Blake Lively plays Gina, a woman rendered blind as a child after a car accident that killed her parents. She lives in Bangkok with her insurance-executive husband James (Jason Clarke) in an unassuming apartment, but it’s a good life. There’s the friendly exoticism of a foreign country, a comfortable physical intimacy they hope will one day bring a child into the world, and James’s attentiveness, which feels natural and helpful instead of oppressive.

But the promise of something better arises when Gina and James make an appointment to see a surgeon (Danny Huston), who reveals that an operation to restore sight in Gina’s right eye has a good chance of working. Buoyed by what could be, they go dancing at a club that night, but the first fissures start to show when James’s insecurities (“We look stupid”) harsh her buzz. Forcefully leading her out, Gina finds herself separated and alone in a crowded rush of revelers, and there’s the teensiest hint in the air that the brief abandonment was deliberate on James’s part.
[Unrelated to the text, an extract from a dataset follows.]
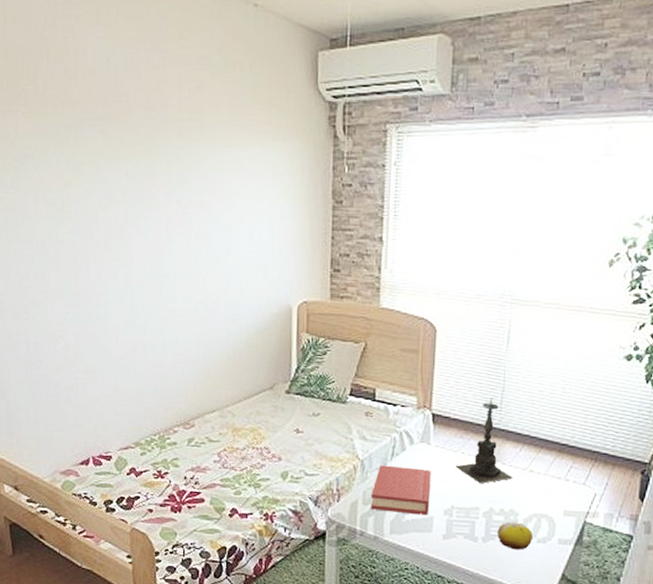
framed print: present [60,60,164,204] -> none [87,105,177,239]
When the operation proves successful, Gina discovers a textured world of people, places and objects that stoke a desire to assert herself more, and to jazz up her and James’s lives. No longer is their modest pad acceptable to her — she now wants a traditional Thai house in a picturesque village — nor the perceived drabness of her appearance, nor the couple’s unadventurous sex. On a trip to Spain to visit Gina’s sister Carla (Ahna O’Reilly, “Marshall”) and her macho, expressionistic-painter husband Ramon (Miquel Fernández) — a loudly coital couple who practically ooze naughtiness — James is further confronted by a sense of sexual inadequacy. (Being goaded into attending a live sex show doesn’t help.)

His sense of control ebbing by the minute, uptight James feels increasingly as if he won’t be enough for his less-dependent, awakened wife, and back home, when Gina dyes her hair blonde and dresses provocatively for a work event, James can’t help but openly express his discomfort, further driving a wedge between them.
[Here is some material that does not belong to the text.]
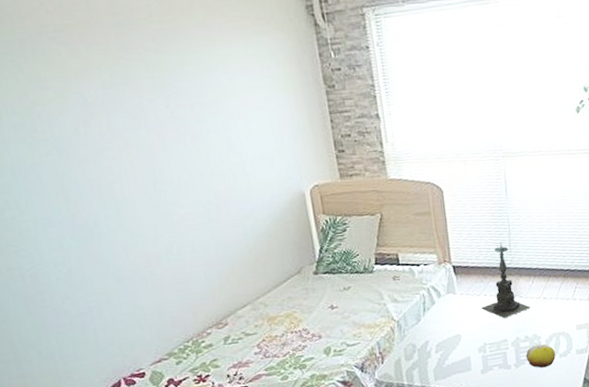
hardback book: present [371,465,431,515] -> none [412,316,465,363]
Eventually things veer into domestic-thriller territory with the emergence of a handsome swim pal friend of Gina’s named Daniel (Wes Chatham, “The Hunger Games: Mockingjay”) and a medical left turn. But that veer arrives with an obviousness that sparks a mental checklist in your head of scenes and moments you know are coming. Predictability doesn’t always indicate lack of suspense — Hitchcock’s whole point in the oft-referenced example is that you know there’s a ticking bomb under the table — but Forster seems hamstrung by the sudden emergence of plot mechanics as a window into emotion, and distinctly uninterested in burrowing into the psychology of Gina’s and James’s changed dynamic as a firm basis from which to ratchet up the creepiness.

It leaves the movie rushing through its rudimentary melodrama, while Forster sticks to his diet of phantasmagoric visuals (courtesy cinematographer Matthias Koenigswieser, “After the Fall”) and choppily-edited scenes that he believes hold some impressionistic truth about relationships between men and women.

The shame is that interesting actors Lively and Clarke get the short end of the stick by having little more to do than wander around in an underwritten movie. (Forster is credited with the screenplay along with Sean Conway.) The stars are perfectly believable throughout — Lively’s shift from innocent to emboldened is commendable, and Clarke knows how to sell nervous, queasy energy — but servicing a thin scenario, not to mention fighting for screen time with Forster’s kaleidoscopic digressions, squanders the potential for something thornier. The movie’s ambitions are misguided, which makes it all too fuzzy of an experience.